-- Opening Marker --

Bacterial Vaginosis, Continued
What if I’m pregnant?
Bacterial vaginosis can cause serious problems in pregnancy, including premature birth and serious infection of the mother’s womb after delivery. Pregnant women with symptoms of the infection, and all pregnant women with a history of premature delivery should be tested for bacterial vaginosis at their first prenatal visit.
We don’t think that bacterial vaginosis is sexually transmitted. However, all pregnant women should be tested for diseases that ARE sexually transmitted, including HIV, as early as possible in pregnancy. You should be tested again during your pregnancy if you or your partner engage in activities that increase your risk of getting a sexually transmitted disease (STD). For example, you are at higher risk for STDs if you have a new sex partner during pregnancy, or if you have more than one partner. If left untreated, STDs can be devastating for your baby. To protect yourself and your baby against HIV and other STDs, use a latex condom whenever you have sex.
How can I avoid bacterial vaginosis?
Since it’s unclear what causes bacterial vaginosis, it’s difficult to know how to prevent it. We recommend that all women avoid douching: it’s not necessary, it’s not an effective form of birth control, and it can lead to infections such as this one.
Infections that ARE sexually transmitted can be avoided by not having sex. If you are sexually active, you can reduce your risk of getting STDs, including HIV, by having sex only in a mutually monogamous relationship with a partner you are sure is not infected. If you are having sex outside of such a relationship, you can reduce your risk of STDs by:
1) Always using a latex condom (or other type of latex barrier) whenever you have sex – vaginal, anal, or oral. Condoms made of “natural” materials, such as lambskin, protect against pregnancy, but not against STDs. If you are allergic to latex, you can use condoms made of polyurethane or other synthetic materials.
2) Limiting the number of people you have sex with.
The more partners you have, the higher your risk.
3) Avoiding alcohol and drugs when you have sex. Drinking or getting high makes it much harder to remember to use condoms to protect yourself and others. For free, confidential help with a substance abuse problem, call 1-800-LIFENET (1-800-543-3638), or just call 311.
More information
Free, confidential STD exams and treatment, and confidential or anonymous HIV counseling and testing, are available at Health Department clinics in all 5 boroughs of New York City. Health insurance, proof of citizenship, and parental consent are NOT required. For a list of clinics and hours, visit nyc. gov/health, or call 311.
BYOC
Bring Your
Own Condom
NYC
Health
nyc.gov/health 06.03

-- Closing Marker --
-- Opening Marker --

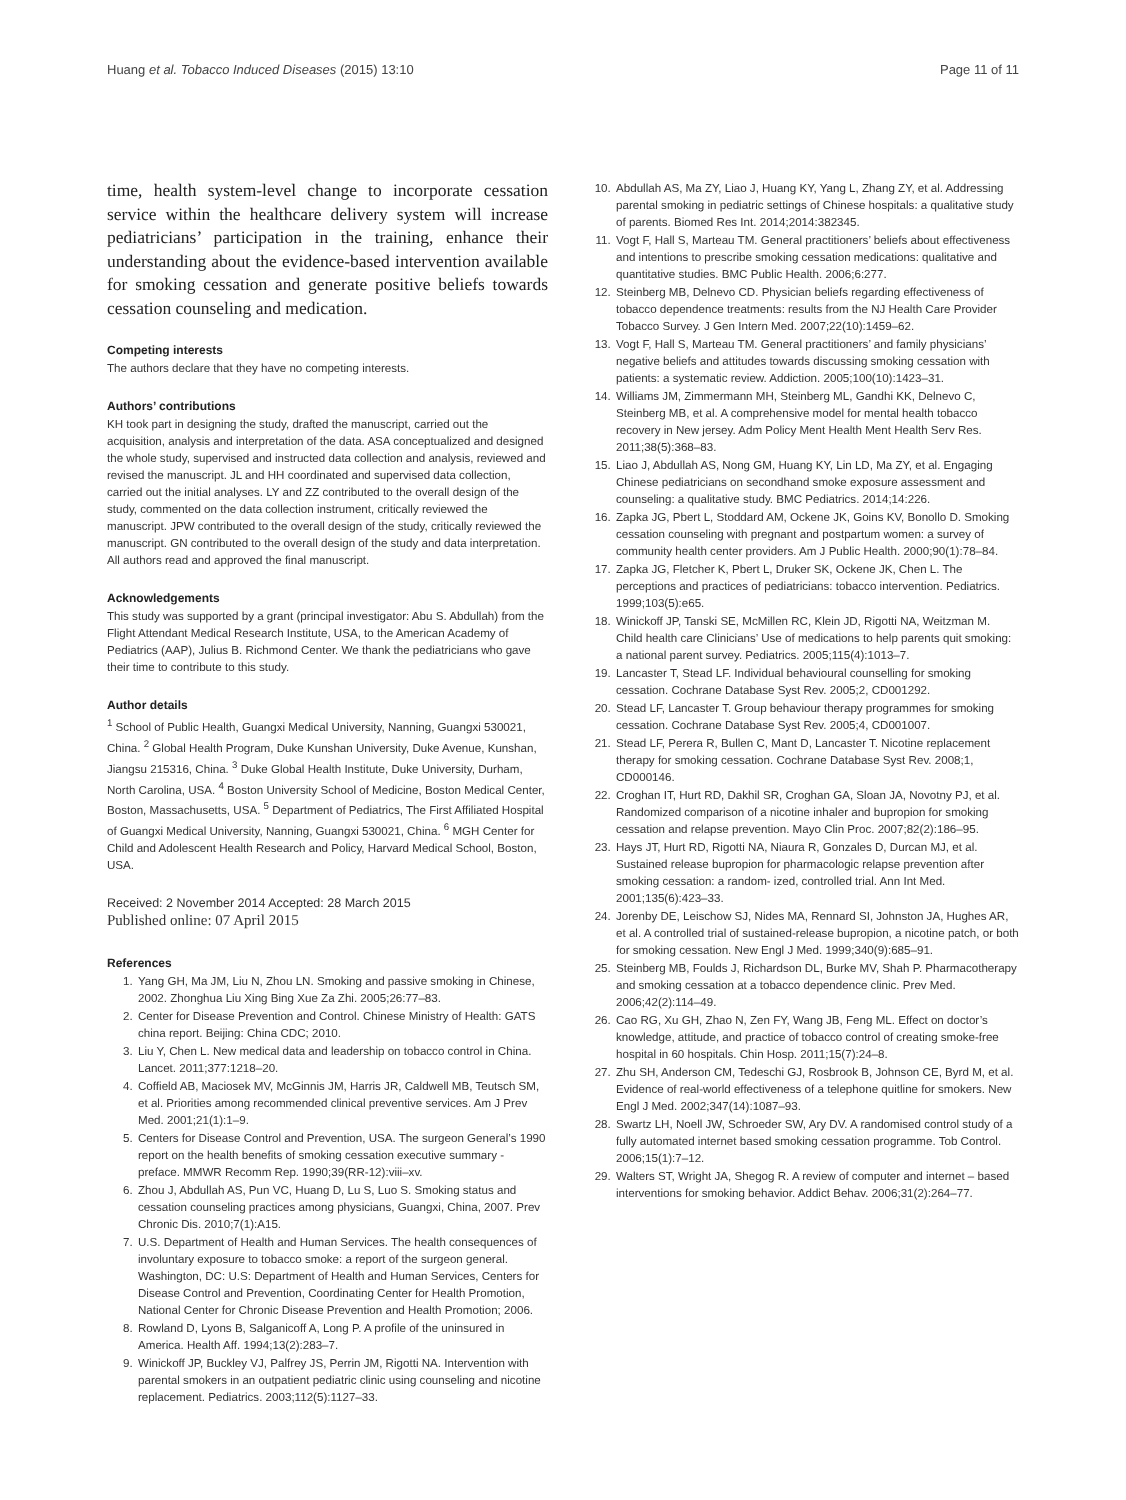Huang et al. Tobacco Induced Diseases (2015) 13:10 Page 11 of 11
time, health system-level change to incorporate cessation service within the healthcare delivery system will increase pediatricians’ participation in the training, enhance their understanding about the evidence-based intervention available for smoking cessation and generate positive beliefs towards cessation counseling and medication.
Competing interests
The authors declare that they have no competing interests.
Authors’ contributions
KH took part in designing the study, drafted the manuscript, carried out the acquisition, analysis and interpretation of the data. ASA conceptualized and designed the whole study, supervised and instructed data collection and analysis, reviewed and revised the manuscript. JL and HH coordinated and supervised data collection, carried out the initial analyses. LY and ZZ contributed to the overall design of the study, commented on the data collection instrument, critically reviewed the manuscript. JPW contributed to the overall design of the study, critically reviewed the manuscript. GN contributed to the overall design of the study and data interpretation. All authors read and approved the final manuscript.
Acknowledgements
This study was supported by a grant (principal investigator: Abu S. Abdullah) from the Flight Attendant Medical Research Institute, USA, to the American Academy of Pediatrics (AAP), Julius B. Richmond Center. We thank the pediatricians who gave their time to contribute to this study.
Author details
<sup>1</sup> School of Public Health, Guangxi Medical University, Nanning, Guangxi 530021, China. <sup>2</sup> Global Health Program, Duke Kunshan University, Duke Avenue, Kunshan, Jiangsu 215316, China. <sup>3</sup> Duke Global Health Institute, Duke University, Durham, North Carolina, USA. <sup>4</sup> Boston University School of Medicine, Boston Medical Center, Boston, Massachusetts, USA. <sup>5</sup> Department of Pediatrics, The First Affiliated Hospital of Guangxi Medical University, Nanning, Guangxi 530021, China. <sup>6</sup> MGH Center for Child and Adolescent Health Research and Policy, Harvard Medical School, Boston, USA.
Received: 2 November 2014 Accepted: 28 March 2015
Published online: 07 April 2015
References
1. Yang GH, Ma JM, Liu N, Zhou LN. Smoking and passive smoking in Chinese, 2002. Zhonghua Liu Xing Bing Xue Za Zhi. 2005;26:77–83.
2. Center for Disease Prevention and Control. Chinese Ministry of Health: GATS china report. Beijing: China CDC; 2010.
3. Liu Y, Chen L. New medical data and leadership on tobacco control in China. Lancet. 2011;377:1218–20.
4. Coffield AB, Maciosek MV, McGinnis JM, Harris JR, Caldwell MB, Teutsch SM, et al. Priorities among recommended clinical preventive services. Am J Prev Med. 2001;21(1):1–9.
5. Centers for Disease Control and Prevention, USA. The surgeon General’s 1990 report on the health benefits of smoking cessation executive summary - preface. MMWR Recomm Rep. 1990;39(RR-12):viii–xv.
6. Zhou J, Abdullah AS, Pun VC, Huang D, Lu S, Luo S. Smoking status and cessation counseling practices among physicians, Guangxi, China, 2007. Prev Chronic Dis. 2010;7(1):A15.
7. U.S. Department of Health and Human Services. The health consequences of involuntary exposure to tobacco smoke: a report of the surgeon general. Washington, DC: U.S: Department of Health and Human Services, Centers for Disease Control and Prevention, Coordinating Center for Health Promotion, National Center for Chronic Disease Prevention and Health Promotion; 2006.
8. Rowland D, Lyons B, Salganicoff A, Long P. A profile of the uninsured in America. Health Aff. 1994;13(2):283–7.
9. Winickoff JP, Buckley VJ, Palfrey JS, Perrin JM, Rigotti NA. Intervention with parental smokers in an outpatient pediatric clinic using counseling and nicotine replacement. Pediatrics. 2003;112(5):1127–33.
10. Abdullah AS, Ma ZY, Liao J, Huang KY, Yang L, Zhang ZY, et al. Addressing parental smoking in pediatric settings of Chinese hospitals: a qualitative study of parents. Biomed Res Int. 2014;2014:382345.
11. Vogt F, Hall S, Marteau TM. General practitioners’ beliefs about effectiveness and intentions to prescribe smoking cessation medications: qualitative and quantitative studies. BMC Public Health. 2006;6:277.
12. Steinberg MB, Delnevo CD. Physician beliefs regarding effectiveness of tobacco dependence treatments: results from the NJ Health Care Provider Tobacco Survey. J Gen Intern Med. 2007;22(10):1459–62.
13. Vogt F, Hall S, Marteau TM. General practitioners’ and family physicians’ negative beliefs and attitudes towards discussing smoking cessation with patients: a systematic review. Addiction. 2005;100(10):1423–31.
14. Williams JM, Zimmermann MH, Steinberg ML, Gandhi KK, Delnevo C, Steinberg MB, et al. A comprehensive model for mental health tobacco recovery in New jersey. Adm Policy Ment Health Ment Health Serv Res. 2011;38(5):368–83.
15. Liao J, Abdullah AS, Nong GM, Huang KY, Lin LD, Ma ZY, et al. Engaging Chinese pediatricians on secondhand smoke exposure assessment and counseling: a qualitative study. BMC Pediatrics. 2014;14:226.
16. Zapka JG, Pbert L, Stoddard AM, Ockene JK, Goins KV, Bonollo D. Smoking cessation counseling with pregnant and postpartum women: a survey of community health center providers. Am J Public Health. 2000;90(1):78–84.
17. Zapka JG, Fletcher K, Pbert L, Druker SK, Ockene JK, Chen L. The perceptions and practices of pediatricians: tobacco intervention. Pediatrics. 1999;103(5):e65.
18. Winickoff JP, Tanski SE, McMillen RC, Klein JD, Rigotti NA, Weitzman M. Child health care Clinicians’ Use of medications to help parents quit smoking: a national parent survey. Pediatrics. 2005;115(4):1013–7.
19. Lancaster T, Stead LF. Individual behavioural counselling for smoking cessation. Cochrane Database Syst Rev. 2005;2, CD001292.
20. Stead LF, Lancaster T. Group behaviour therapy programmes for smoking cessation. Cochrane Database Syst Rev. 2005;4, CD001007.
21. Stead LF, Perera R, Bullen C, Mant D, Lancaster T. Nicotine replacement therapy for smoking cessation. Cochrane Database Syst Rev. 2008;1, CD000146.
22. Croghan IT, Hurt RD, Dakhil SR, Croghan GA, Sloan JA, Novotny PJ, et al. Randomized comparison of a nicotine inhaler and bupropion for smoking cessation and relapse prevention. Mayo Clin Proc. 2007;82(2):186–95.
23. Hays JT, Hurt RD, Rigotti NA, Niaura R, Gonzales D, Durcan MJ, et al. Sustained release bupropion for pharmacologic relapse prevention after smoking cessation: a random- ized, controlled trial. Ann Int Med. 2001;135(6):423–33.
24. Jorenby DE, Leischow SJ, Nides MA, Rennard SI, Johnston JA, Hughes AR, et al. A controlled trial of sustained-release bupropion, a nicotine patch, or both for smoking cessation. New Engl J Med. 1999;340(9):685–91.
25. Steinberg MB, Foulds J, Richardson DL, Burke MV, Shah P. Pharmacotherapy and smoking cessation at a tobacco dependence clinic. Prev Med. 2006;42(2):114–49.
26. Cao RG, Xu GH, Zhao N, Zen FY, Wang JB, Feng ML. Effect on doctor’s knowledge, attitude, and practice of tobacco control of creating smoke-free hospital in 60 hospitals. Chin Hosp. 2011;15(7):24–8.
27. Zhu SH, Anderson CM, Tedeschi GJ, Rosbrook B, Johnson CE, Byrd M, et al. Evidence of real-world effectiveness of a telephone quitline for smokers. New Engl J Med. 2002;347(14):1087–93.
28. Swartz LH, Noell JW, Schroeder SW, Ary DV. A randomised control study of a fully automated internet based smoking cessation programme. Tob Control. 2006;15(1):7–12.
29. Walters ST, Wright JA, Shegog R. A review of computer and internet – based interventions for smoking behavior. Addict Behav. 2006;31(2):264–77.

-- Closing Marker --

■ Exercise directions ■
Each line in the listing where the word "based" is found is to be copied.

■ Response ■
time, health system-level change to incorporate cessation service within the healthcare delivery system will increase pediatricians’ participation in the training, enhance their understanding about the evidence-based intervention available for smoking cessation and generate positive beliefs towards cessation counseling and medication.
28. Swartz LH, Noell JW, Schroeder SW, Ary DV. A randomised control study of a fully automated internet based smoking cessation programme. Tob Control. 2006;15(1):7–12.
29. Walters ST, Wright JA, Shegog R. A review of computer and internet – based interventions for smoking behavior. Addict Behav. 2006;31(2):264–77.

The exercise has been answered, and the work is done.